_Ação necessária 1:_
No trecho sobre a compra de CoronaVac, reescreva a passagem que vai de "Os intermediadores da" até "negociações com empresas.", trocando "comitiva" por "delegação".
_Ação necessária 2:_
Segundo o trecho sobre a compra de CoronaVac, quanto o Ministério da Saúde pagou ao Butantan por dose?

_Trecho do documento:_

⟨

Pazuello tratou da possibilidade de compra de 30 milhões de doses de CoronaVac sem envolvimento do Instituto Butantan, mesmo sabendo que o governo federal tinha um acordo com o laboratório do governo paulista para o fornecimento de até 100 milhões de unidades da vacina desenvolvida pela farmacêutica chinesa Sinovac. O vídeo obtido pela CPI da Covid foi gravado em 11 de março. Nele, Pazuello explica que o grupo fora tratar da possibilidade de adquirir as vacinas “numa compra direta com o governo chinês”.
Os intermediadores da compra representariam a empresa World Brands Distribuidora, com sede em Itajaí (SC). Pazuello teria recebido a comitiva fora da agenda oficial. Ofereceram 30 milhões de doses por US$ 28 cada uma, com depósito de metade do valor total até 2 dias depois da assinatura do contrato. Ao Butantan, o Ministério da Saúde pagou US$ 10 por dose, quase 2/3 a menos que a suposta oferta feita pelos empresários em março. Ao depor na CPI da Covid, em 20 de maio, Pazuello disse que não participava de negociações com empresas.

⟩

_Dados brutos:_
⟨

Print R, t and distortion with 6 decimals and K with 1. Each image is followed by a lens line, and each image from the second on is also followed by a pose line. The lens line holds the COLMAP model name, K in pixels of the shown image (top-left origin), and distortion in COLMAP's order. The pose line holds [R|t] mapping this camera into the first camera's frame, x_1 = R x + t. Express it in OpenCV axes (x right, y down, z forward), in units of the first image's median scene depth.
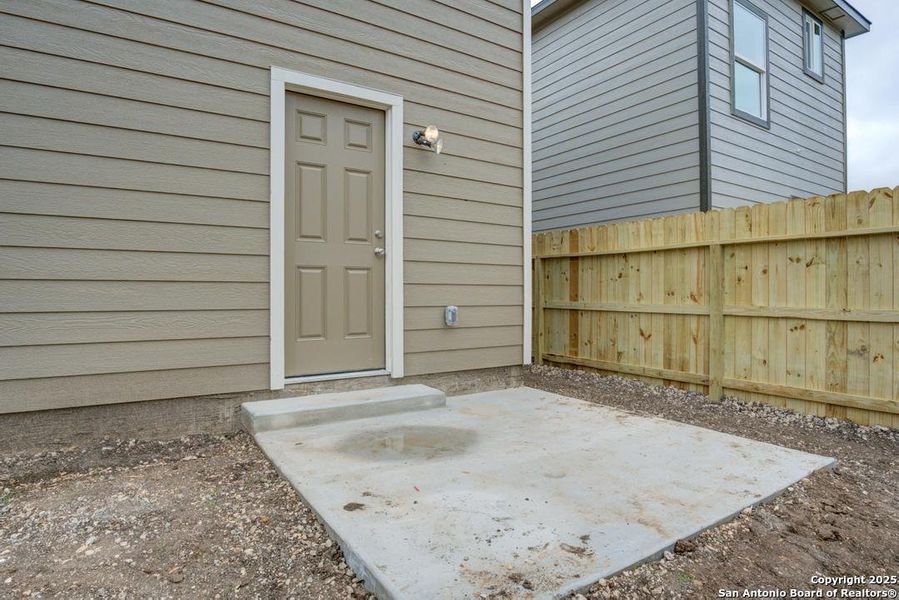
lens RADIAL K [[507.5, 0, 432.9], [0, 507.5, 288.1], [0, 0, 1]] dist [-0.043355, 0.005420]
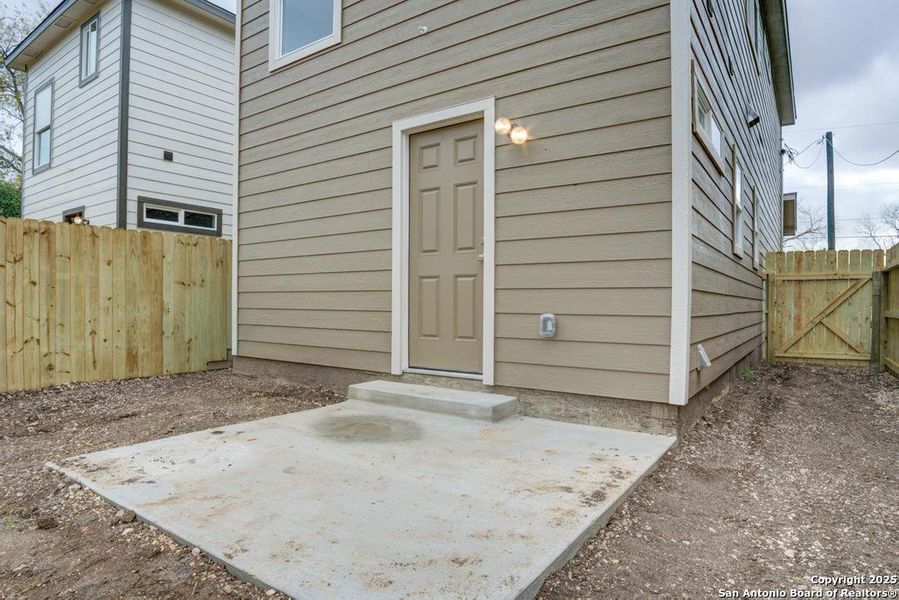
lens RADIAL K [[507.5, 0, 447.3], [0, 507.5, 303.1], [0, 0, 1]] dist [-0.043355, 0.005420]
pose [[0.383361, 0.002291, -0.923596, 0.893098], [0.002933, 0.999989, 0.003698, 0.015528], [0.923594, -0.004126, 0.383350, 0.607198]]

⟩

_Sua solução 1:_
Os intermediadores da compra representariam a empresa World Brands Distribuidora, com sede em Itajaí (SC). Pazuello teria recebido a delegação fora da agenda oficial. Ofereceram 30 milhões de doses por US$ 28 cada uma, com depósito de metade do valor total até 2 dias depois da assinatura do contrato. Ao Butantan, o Ministério da Saúde pagou US$ 10 por dose, quase 2/3 a menos que a suposta oferta feita pelos empresários em março. Ao depor na CPI da Covid, em 20 de maio, Pazuello disse que não participava de negociações com empresas.

_Sua solução 2:_
US$ 10 por dose.